Of all the state-owned media outlets in Russia, RIA Novosti stood largely alone in its willingness to challenge the Kremlin. I use the past-tense there because, as of today, the well-known and relatively well-respected news wire is no longer. In a surprise move even by Russian standards, Vladimir Putin announced this morning that the government is shuttering RIA Novosti and replacing it with a new state-run outlet that will serve largely as a PR firm for the government—or, in Putin's own words, "to highlight abroad the state policy and public life of the Russian Federation."
The Kremlin is framing the media reorganization—which will also shutter Voice of Russia radio—as an effort to cut costs and make "more rational use of public money." But as RIA Novosti, reporting on its own demise, more accurately put it: the changes "appear to point toward a tightening of state control in the already heavily regulated media sector." As a state-run media outlet, RIA Novosti still had to tread carefully when covering the government that paid its bills but it nonetheless "made the greatest attempt to produce balanced coverage in recent years," according to BBC Moscow correspondent Daniel Sandford.
The move appears to have come out of nowhere.

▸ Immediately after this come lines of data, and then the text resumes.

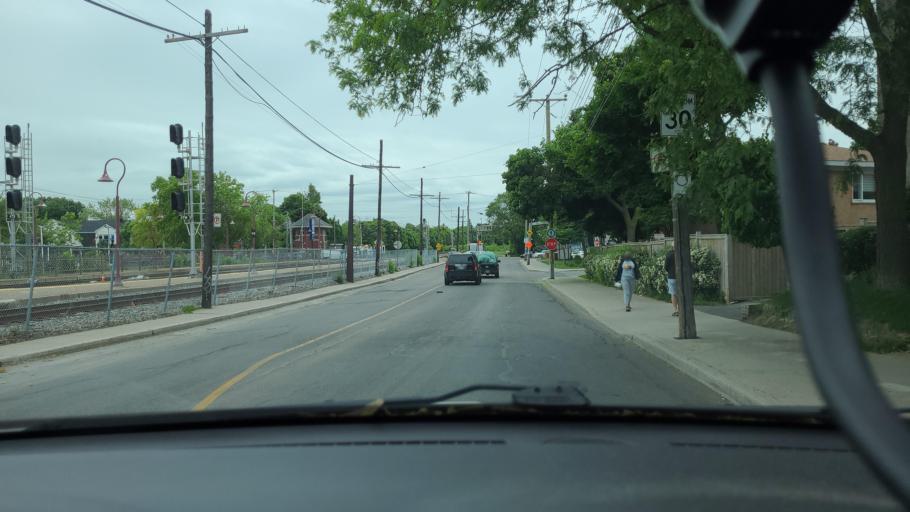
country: CA
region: Quebec
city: Montreal-Ouest
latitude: 45.4532
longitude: -73.6431
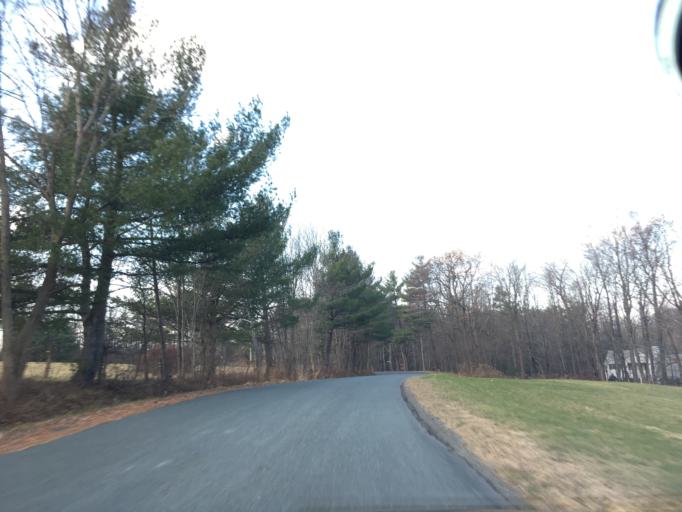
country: US
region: New York
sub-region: Rensselaer County
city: West Sand Lake
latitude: 42.6153
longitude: -73.6209
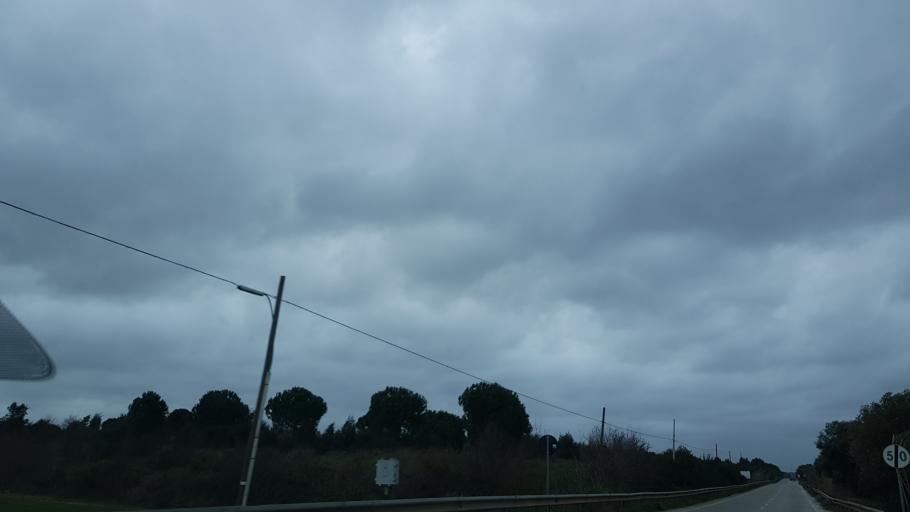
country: IT
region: Apulia
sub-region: Provincia di Brindisi
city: San Vito dei Normanni
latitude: 40.6532
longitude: 17.7888
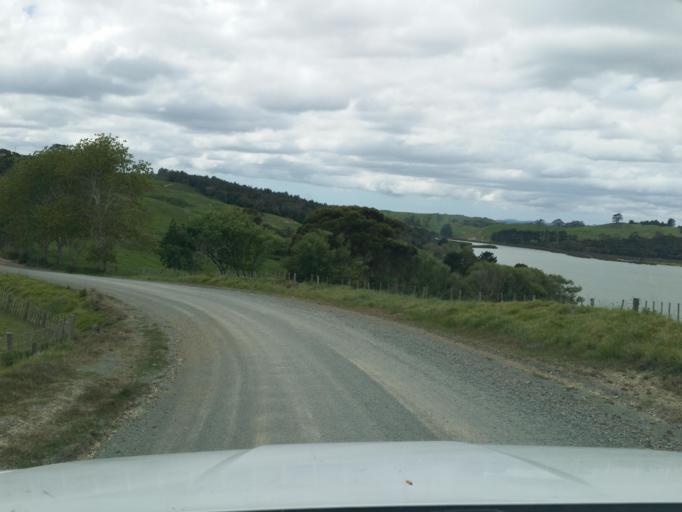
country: NZ
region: Auckland
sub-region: Auckland
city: Wellsford
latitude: -36.2756
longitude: 174.3695
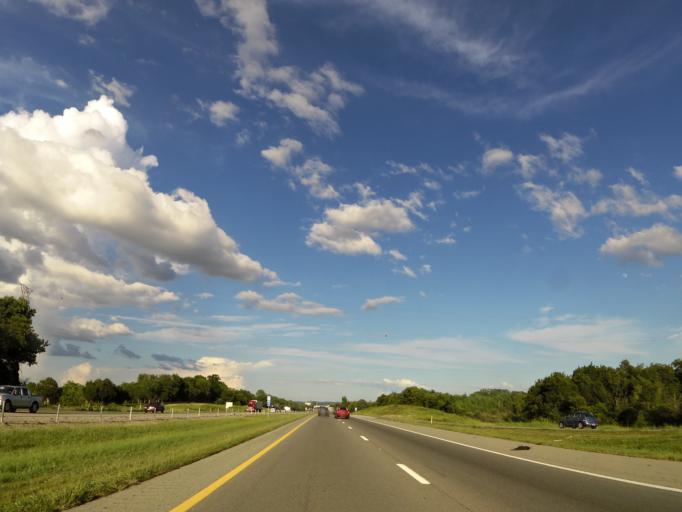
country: US
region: Tennessee
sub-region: Wilson County
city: Lebanon
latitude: 36.1835
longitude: -86.3471
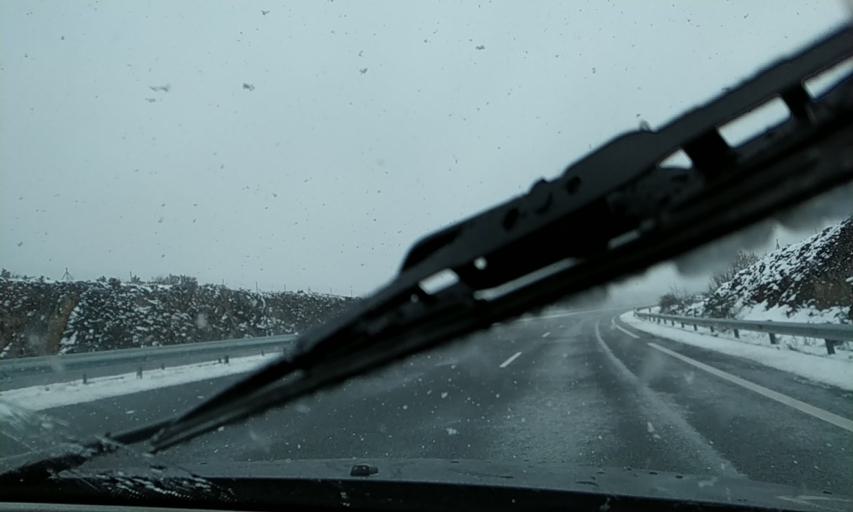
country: ES
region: Galicia
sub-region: Provincia de Ourense
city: Rios
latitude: 42.0129
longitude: -7.2007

RIA Novosti is (or, I suppose was) an official sponsor of the Sochi Winter Olympics, and there was no public debate or even hint that the move was coming before today's official decree. Much of its staff was apparently unaware they'd be out of a job until the news was published on a government website.
"Rossiya Segodnya" translates to "Russia Today," the original name of the highly questionable Kremlin-funded, English-language television station since rebranded as RT. The network is known for what the New York Times calls its "jaundiced view of the failings of the United States and other Western countries." (Putin made no mention of the English-language network in today's announcement.)
In case there weren't enough red flags already, Putin named Dmitry Kiselyov as the head of the new media outlet. (The new agency’s directors will be directly appointed by the president's office.) For those unfamiliar with Kiselyov, he's made a career as a pro-Putin propagandist who sees foreign conspiracies against Moscow almost anywhere he looks. His most infamous comments, however, were made last year about gays and lesbians. "I think it is too little to fine gays for homosexual propaganda," Kiselyov said during one of his TV appearances. "They should be forbidden from donating blood, sperm. And in the case of an automobile accident, their hearts should be buried in the ground or burned."